# [Work to complete]
Reproduce the listing below verbatim, line by line, preserving every character, line break, and symbol without alteration.
# # # # #
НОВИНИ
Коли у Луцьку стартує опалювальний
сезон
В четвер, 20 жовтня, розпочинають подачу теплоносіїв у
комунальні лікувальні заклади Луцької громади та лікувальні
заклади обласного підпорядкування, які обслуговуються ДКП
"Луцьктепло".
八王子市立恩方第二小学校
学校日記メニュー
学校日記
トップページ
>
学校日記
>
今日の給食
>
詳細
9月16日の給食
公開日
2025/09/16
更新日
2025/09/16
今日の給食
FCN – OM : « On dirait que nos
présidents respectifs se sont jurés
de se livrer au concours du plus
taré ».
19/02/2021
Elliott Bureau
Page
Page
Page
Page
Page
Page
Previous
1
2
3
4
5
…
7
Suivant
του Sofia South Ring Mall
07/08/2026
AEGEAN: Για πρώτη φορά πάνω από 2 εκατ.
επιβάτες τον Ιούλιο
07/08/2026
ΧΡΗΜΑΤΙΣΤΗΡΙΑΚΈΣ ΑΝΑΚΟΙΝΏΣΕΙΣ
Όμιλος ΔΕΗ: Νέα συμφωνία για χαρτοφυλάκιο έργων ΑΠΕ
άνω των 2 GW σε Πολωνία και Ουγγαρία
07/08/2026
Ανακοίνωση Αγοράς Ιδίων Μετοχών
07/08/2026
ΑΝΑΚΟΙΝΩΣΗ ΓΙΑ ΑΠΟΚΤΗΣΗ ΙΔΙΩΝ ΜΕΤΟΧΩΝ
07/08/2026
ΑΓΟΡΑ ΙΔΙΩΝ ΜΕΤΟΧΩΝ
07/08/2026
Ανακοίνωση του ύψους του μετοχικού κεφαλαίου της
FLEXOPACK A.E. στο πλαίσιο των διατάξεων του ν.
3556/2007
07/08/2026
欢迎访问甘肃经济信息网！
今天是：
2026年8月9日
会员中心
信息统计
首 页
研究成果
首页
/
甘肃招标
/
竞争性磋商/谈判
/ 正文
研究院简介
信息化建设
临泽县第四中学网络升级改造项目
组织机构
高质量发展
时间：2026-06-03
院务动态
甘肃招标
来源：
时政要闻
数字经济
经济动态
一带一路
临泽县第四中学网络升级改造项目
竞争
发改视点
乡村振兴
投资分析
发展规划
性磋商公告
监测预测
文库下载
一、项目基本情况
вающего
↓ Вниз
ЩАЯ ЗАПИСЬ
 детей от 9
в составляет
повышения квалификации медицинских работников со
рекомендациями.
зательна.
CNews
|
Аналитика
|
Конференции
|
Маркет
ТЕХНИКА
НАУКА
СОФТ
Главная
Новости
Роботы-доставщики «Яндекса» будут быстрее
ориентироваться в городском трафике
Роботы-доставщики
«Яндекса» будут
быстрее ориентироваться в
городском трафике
# # # # #
# [Exercise solution]
НОВИНИ
Коли у Луцьку стартує опалювальний
сезон
В четвер, 20 жовтня, розпочинають подачу теплоносіїв у
комунальні лікувальні заклади Луцької громади та лікувальні
заклади обласного підпорядкування, які обслуговуються ДКП
"Луцьктепло".
八王子市立恩方第二小学校
学校日記メニュー
学校日記
トップページ
>
学校日記
>
今日の給食
>
詳細
9月16日の給食
公開日
2025/09/16
更新日
2025/09/16
今日の給食
FCN – OM : « On dirait que nos
présidents respectifs se sont jurés
de se livrer au concours du plus
taré ».
19/02/2021
Elliott Bureau
Page
Page
Page
Page
Page
Page
Previous
1
2
3
4
5
…
7
Suivant
του Sofia South Ring Mall
07/08/2026
AEGEAN: Για πρώτη φορά πάνω από 2 εκατ.
επιβάτες τον Ιούλιο
07/08/2026
ΧΡΗΜΑΤΙΣΤΗΡΙΑΚΈΣ ΑΝΑΚΟΙΝΏΣΕΙΣ
Όμιλος ΔΕΗ: Νέα συμφωνία για χαρτοφυλάκιο έργων ΑΠΕ
άνω των 2 GW σε Πολωνία και Ουγγαρία
07/08/2026
Ανακοίνωση Αγοράς Ιδίων Μετοχών
07/08/2026
ΑΝΑΚΟΙΝΩΣΗ ΓΙΑ ΑΠΟΚΤΗΣΗ ΙΔΙΩΝ ΜΕΤΟΧΩΝ
07/08/2026
ΑΓΟΡΑ ΙΔΙΩΝ ΜΕΤΟΧΩΝ
07/08/2026
Ανακοίνωση του ύψους του μετοχικού κεφαλαίου της
FLEXOPACK A.E. στο πλαίσιο των διατάξεων του ν.
3556/2007
07/08/2026
欢迎访问甘肃经济信息网！
今天是：
2026年8月9日
会员中心
信息统计
首 页
研究成果
首页
/
甘肃招标
/
竞争性磋商/谈判
/ 正文
研究院简介
信息化建设
临泽县第四中学网络升级改造项目
组织机构
高质量发展
时间：2026-06-03
院务动态
甘肃招标
来源：
时政要闻
数字经济
经济动态
一带一路
临泽县第四中学网络升级改造项目
竞争
发改视点
乡村振兴
投资分析
发展规划
性磋商公告
监测预测
文库下载
一、项目基本情况
вающего
↓ Вниз
ЩАЯ ЗАПИСЬ
 детей от 9
в составляет
повышения квалификации медицинских работников со
рекомендациями.
зательна.
CNews
|
Аналитика
|
Конференции
|
Маркет
ТЕХНИКА
НАУКА
СОФТ
Главная
Новости
Роботы-доставщики «Яндекса» будут быстрее
ориентироваться в городском трафике
Роботы-доставщики
«Яндекса» будут
быстрее ориентироваться в
городском трафике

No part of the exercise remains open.